Peak valuations force companies into bigger promises—and bigger reputational hangovers.
“Hubristic financing” rewards momentum and competitiveness in the moment, but it also commits founders/employees/customers to an implied path (own the category) that may be impossible once growth normalizes.
Brex’s deal resets valuation expectations for spend-management peers.
Using the reported ~7x revenue framing, the discussion suggests Ramp’s much higher private multiple deserves scrutiny, even if Ramp is operationally “winning,” because real-money buyers just anchored a lower comp.
Capital One’s Discover rails may make Brex worth more inside a bank than standalone.
A key strategic angle is interchange economics: owning a closed network (Discover) could let Capital One capture more economics and compete with structural advantages versus independent fintechs.
AI inference costs may rise for app companies even as per-token prices fall.

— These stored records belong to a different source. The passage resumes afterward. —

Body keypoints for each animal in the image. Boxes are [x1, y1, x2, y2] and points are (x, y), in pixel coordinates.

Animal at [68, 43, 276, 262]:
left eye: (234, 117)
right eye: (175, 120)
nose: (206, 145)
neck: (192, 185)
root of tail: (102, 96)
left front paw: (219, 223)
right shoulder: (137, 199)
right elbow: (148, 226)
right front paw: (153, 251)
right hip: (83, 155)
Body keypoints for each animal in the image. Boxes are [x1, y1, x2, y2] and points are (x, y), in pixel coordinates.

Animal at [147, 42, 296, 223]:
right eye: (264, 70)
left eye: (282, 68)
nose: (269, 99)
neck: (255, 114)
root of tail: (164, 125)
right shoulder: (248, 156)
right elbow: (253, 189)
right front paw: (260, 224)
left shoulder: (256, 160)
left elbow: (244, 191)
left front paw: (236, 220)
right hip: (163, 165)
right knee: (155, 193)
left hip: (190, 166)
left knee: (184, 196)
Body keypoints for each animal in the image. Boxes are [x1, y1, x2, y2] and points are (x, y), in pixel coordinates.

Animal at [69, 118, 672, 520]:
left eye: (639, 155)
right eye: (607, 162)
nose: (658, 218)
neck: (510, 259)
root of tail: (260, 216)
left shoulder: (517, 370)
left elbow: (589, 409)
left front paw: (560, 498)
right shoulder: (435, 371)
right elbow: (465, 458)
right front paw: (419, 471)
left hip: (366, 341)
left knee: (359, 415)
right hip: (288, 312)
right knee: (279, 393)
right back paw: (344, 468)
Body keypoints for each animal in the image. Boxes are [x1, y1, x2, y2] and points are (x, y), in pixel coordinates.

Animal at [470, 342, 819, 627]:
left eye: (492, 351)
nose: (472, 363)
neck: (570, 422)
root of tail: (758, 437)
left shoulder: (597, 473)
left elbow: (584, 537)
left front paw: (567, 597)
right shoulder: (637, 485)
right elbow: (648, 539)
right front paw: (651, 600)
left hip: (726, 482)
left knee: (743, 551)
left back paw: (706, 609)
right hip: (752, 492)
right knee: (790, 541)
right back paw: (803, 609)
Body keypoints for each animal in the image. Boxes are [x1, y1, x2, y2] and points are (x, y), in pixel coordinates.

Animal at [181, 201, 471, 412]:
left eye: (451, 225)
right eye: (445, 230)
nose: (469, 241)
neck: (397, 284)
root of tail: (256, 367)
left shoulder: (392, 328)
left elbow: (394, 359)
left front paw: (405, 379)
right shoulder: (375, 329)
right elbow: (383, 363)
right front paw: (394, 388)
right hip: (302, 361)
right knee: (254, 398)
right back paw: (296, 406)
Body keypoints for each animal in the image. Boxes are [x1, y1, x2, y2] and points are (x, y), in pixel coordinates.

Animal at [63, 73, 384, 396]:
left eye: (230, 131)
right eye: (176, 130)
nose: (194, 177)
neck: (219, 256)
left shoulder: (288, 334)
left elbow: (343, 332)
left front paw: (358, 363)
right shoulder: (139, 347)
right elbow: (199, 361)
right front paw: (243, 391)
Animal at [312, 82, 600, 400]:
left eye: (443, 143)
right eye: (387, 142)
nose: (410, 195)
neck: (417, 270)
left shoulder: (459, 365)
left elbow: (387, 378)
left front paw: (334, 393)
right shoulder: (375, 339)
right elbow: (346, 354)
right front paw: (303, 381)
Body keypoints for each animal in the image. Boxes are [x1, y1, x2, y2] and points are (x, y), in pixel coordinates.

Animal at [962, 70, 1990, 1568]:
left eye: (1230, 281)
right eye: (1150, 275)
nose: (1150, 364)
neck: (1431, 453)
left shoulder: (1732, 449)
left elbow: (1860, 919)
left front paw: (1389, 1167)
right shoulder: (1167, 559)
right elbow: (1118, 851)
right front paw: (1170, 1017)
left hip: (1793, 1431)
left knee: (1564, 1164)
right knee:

The group argues that better capabilities drive more usage (more tokens), so total spend can increase; founders should model inference costs going up, not down, especially as agents run more continuously.
WORDS WORTH SAVING
5 quotesThe bad feelings last for a day, and the 5 billion lasts forever , right? So you'll get over it.
— Rory O’Driscoll
At some point, NVIDIA puts will be a great buy 'cause every semiconductor cycle for the last 40 years has ended up in a massive downswing. I ain't buying them today.
— Rory O’Driscoll
We will actually burn an infinite amount of tokens if we can.
— Jason Lemkin
If you walked into your board meeting and said, "Hey, good news, guys. Inference costs are, are going down 30% this year 'cause our, our IT team's really good at managing costs," I would, I would throw my mouse at the monitor.
— Jason Lemkin
We talk about is SaaS dead or what's going on. I'm, I worry this is the next final act. I think it's the final nail.
— Jason Lemkin
High quality AI-generated summary created from speaker-labeled transcript.